Saved data entries
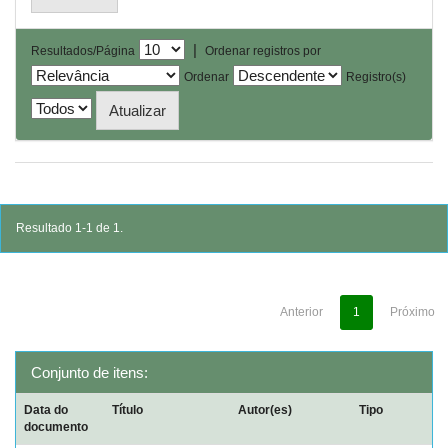
|
Resultados/Página
Ordenar registros por
Ordenar
Registro(s)
Resultado 1-1 de 1.
Anterior
1
Próximo
Conjunto de itens:
Data do
Título
Autor(es)
Tipo
documento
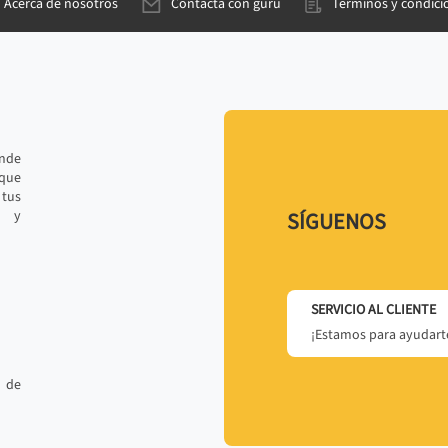
Acerca de nosotros
Contacta con gurú
Términos y condici
ande
 que
tus
r y
SÍGUENOS
SERVICIO AL CLIENTE
¡Estamos para ayudarte
 de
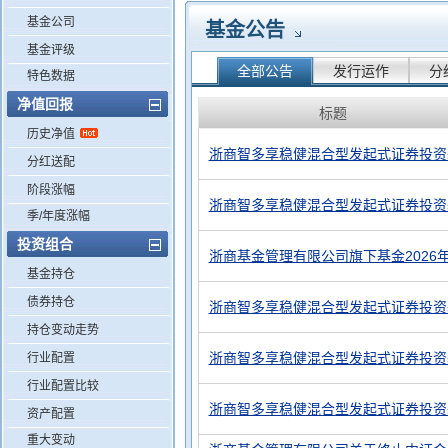
基金公司
基金公告
基金评级
全部公告
发行运作
分
特色数据
净值回报
标题
历史净值
浙商智多享稳健混合型发起式证券投资
分红送配
阶段涨幅
浙商智多享稳健混合型发起式证券投资
季/年度涨幅
投资组合
浙商基金管理有限公司旗下基金2026
基金持仓
债券持仓
浙商智多享稳健混合型发起式证券投资基
持仓变动走势
浙商智多享稳健混合型发起式证券投资
行业配置
行业配置比较
浙商智多享稳健混合型发起式证券投资
资产配置
重大变动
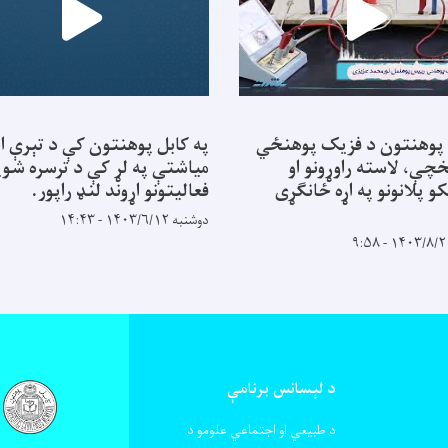
 پوهنتون د فزیک پوهنځي
په کابل پوهنتون کې د تېرې ا
خچې، لاسته راوړونو او
میاشتې په لړ کې د ترسره شوی
کو پلانونو په اړه ځانګړی
فعالیتونو اړوند لنډ راپور.
دوشنبه ۱۴۰۳/۶/۱۲ - ۱۴:۴۳
د لېسانس برنامې
د طبیعي او اجتماعي علومو د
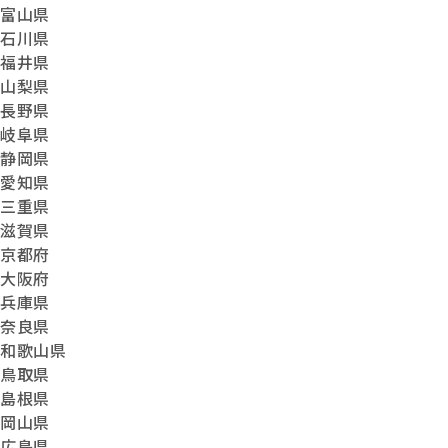
富山県
石川県
福井県
山梨県
長野県
岐阜県
静岡県
愛知県
三重県
滋賀県
京都府
大阪府
兵庫県
奈良県
和歌山県
鳥取県
島根県
岡山県
広島県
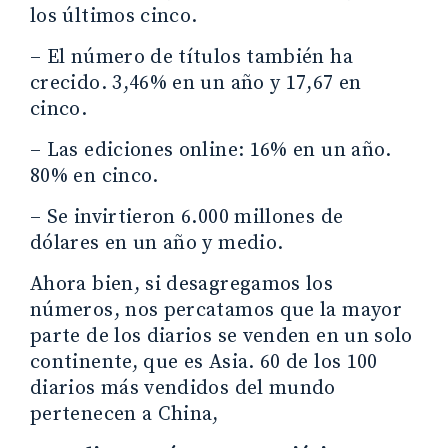
los últimos cinco.
– El número de títulos también ha
crecido. 3,46% en un año y 17,67 en
cinco.
– Las ediciones online: 16% en un año.
80% en cinco.
– Se invirtieron 6.000 millones de
dólares en un año y medio.
Ahora bien, si desagregamos los
números, nos percatamos que la mayor
parte de los diarios se venden en un solo
continente, que es Asia. 60 de los 100
diarios más vendidos del mundo
pertenecen a China,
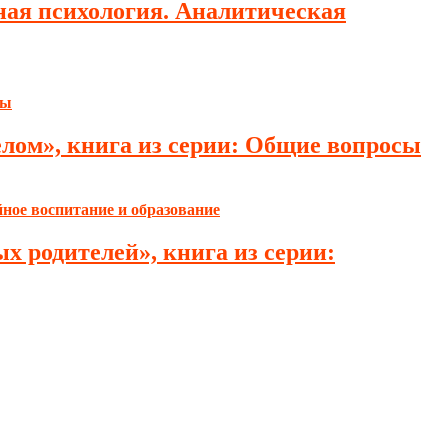
ная психология. Аналитическая
елом», книга из серии: Общие вопросы
х родителей», книга из серии:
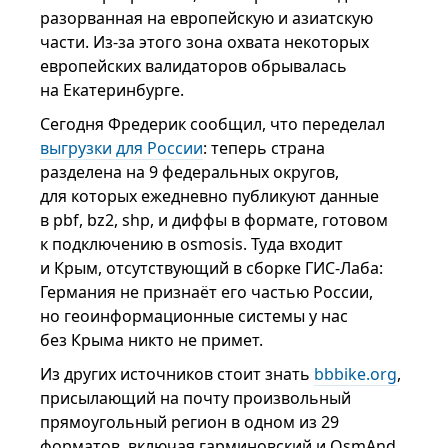
разорванная на европейскую и азиатскую
части. Из-за этого зона охвата некоторых
европейских валидаторов обрывалась
на Екатеринбурге.
Сегодня Фредерик сообщил, что переделал
выгрузки для России
: теперь страна
разделена на 9 федеральных округов,
для которых ежедневно публикуют данные
в pbf, bz2, shp, и диффы в формате, готовом
к подключению в osmosis. Туда входит
и Крым, отсутствующий в сборке ГИС-Лаба:
Германия не признаёт его частью России,
но геоинформационные системы у нас
без Крыма никто не примет.
Из других источников стоит знать
bbbike.org
,
присылающий на почту произвольный
прямоугольный регион в одном из 29
форматов, включая гарминовский и OsmAnd,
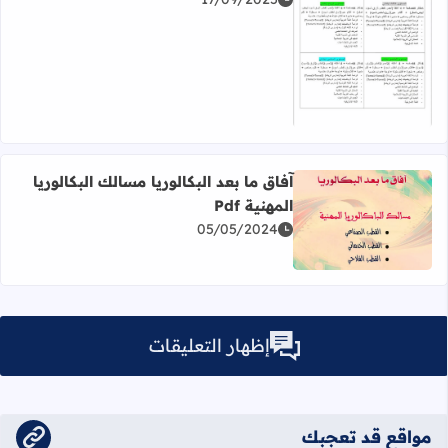
اقرأ المزيد عن لائحة الأدوات و الدفاتر الخاصة بجميع مستويات الا
آفاق ما بعد البكالوريا مسالك البكالوريا
المهنية Pdf
05/05/2024
اقرأ المزيد عن آفاق ما بعد البكالوريا مسالك البكالوريا المهنية Pdf
إظهار التعليقات
مواقع قد تعجبك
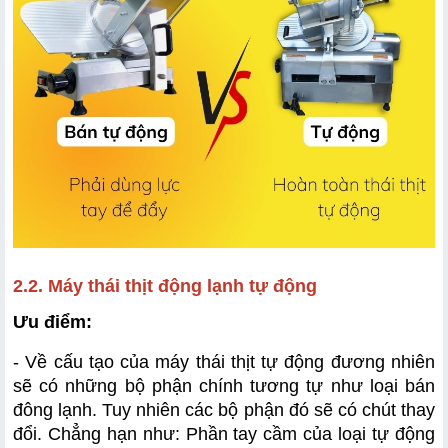
2.2. Máy thái thịt động lạnh tự động
Ưu điểm: 
- Về cấu tạo của máy thái thịt tự động đương nhiên 
sẽ có những bộ phận chính tương tự như loại bán 
đông lạnh. Tuy nhiên các bộ phận đó sẽ có chút thay 
đổi. Chẳng hạn như: Phần tay cầm của loại tự động 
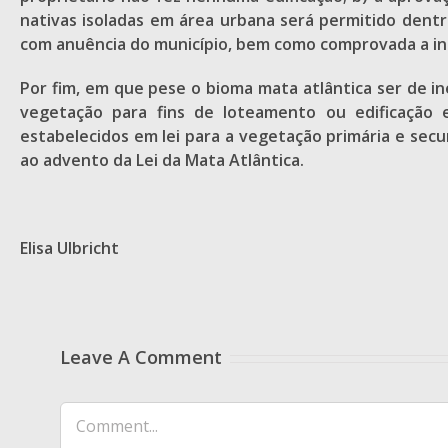
nativas isoladas em área urbana será permitido dentr
com anuência do município, bem como comprovada a ine
Por fim, em que pese o bioma mata atlântica ser de in
vegetação para fins de loteamento ou edificação 
estabelecidos em lei para a vegetação primária e sec
ao advento da Lei da Mata Atlântica.
Elisa Ulbricht
Leave A Comment
Comment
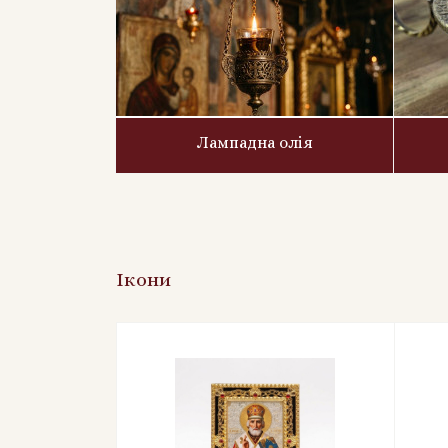
Лампадна олія
Ікони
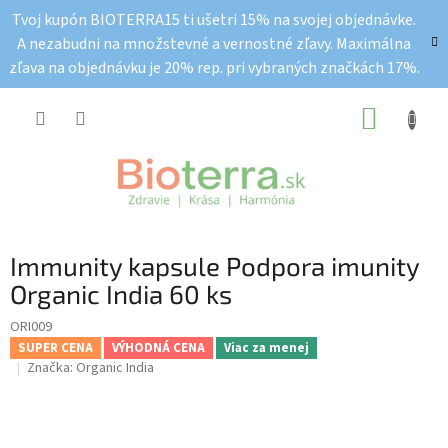
Prejsť
Tvoj kupón BIOTERRA15 ti ušetri 15% na svojej objednávke.
na
A nezabudni na množstevné a vernostné zľavy. Maximálna
obsah
zľava na objednávku je 20% rep. pri vybraných značkách 17%.
NÁKUP
KOŠÍK
Immunity kapsule Podpora imunity
Organic India 60 ks
ORI009
SUPER CENA
VÝHODNÁ CENA
Viac za menej
Značka:
Organic India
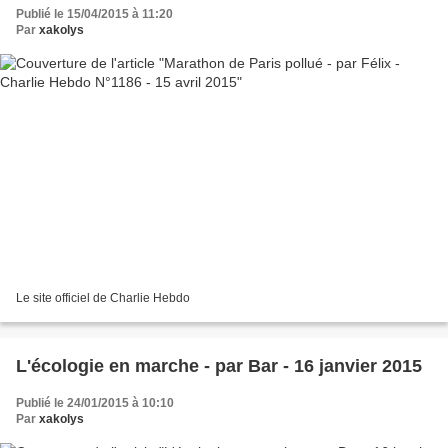
Publié le 15/04/2015 à 11:20
Par
xakolys
Le site officiel de Charlie Hebdo
L'écologie en marche - par Bar - 16 janvier 2015
Publié le 24/01/2015 à 10:10
Par
xakolys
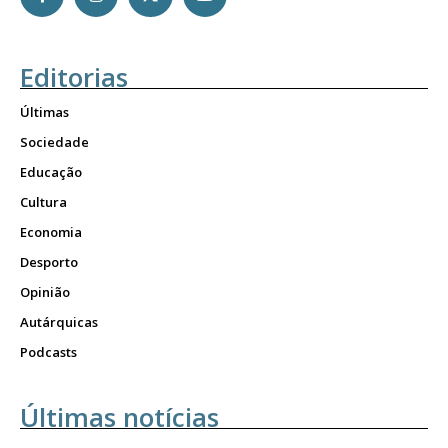
Editorias
Últimas
Sociedade
Educação
Cultura
Economia
Desporto
Opinião
Autárquicas
Podcasts
Últimas notícias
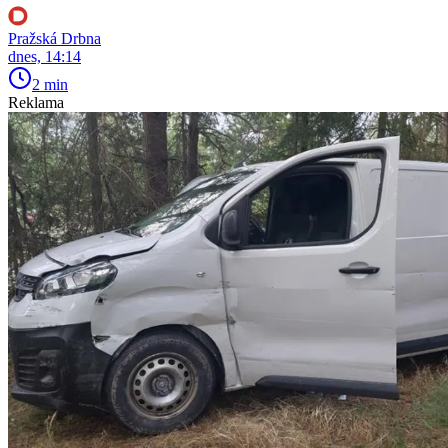
Pražská Drbna
dnes, 14:14
2 min
Reklama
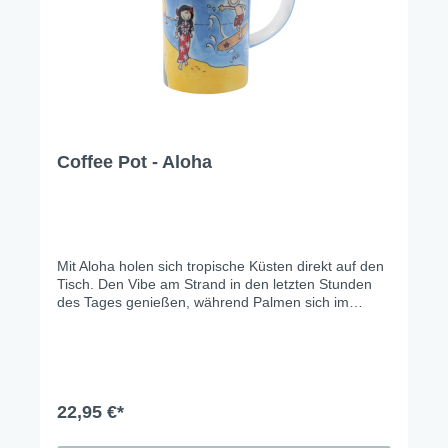
Coffee Pot - Aloha
Mit Aloha holen sich tropische Küsten direkt auf den
Tisch. Den Vibe am Strand in den letzten Stunden
des Tages genießen, während Palmen sich im
warmen Licht wiegen, Hibiskusblüten die Szenerie
einrahmen und ein Surfer die letzten Wellen des
Tages reitet.… einfach ein kleines Stück Urlaub für
zu Hause.
22,95 €*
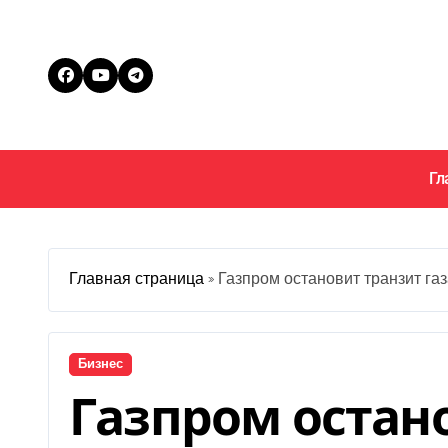
Перейти
к
содержанию
Гл
Главная страница
»
Газпром остановит транзит газ
Бизнес
Газпром остан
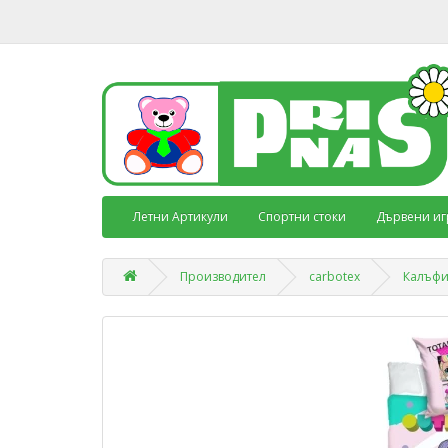
Летни Артикули
Спортни стоки
Дървени иг
Производител
carbotex
Калъфи 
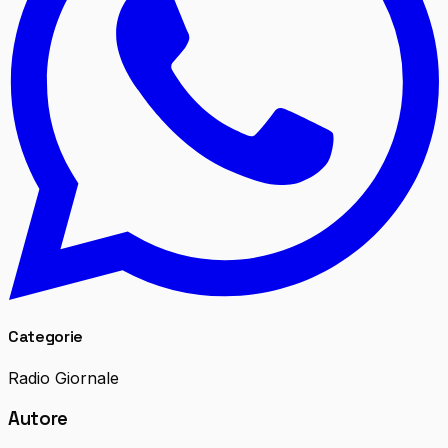
Categorie
Radio Giornale
Autore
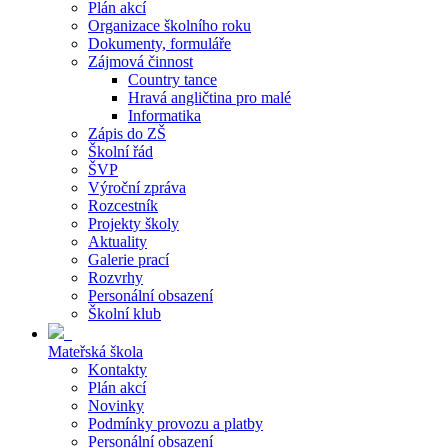
Plán akcí
Organizace školního roku
Dokumenty, formuláře
Zájmová činnost
Country tance
Hravá angličtina pro malé
Informatika
Zápis do ZŠ
Školní řád
ŠVP
Výroční zpráva
Rozcestník
Projekty školy
Aktuality
Galerie prací
Rozvrhy
Personální obsazení
Školní klub
Mateřská škola
Kontakty
Plán akcí
Novinky
Podmínky provozu a platby
Personální obsazení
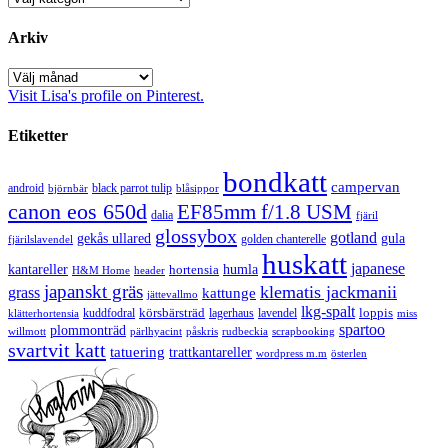
Arkiv
Arkiv
Visit Lisa's profile on Pinterest.
Etiketter
bondkatt
campervan
android
black parrot tulip
blåsippor
björnbär
canon eos 650d
EF85mm f/1.8 USM
dalia
fjäril
glossybox
gotland
gekås ullared
gula
golden chanterelle
fjärilslavendel
huskatt
japanese
kantareller
hortensia
humla
H&M Home
header
japanskt gräs
klematis jackmanii
grass
kattunge
jättevallmo
lkg-spalt
körsbärsträd
loppis
kuddfodral
lagerhaus
lavendel
klätterhortensia
miss
spartoo
plommonträd
rudbeckia
scrapbooking
willmott
pärlhyacint
påskris
svartvit katt
tatuering
trattkantareller
wordpress m.m
österlen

→ Directions: Pull out every line in the entries above that contains the string "مسالك", matching case exactly.

→ Written reply:
آفاق ما بعد البكالوريا مسالك البكالوريا
اقرأ المزيد عن آفاق ما بعد البكالوريا مسالك البكالوريا المهنية Pdf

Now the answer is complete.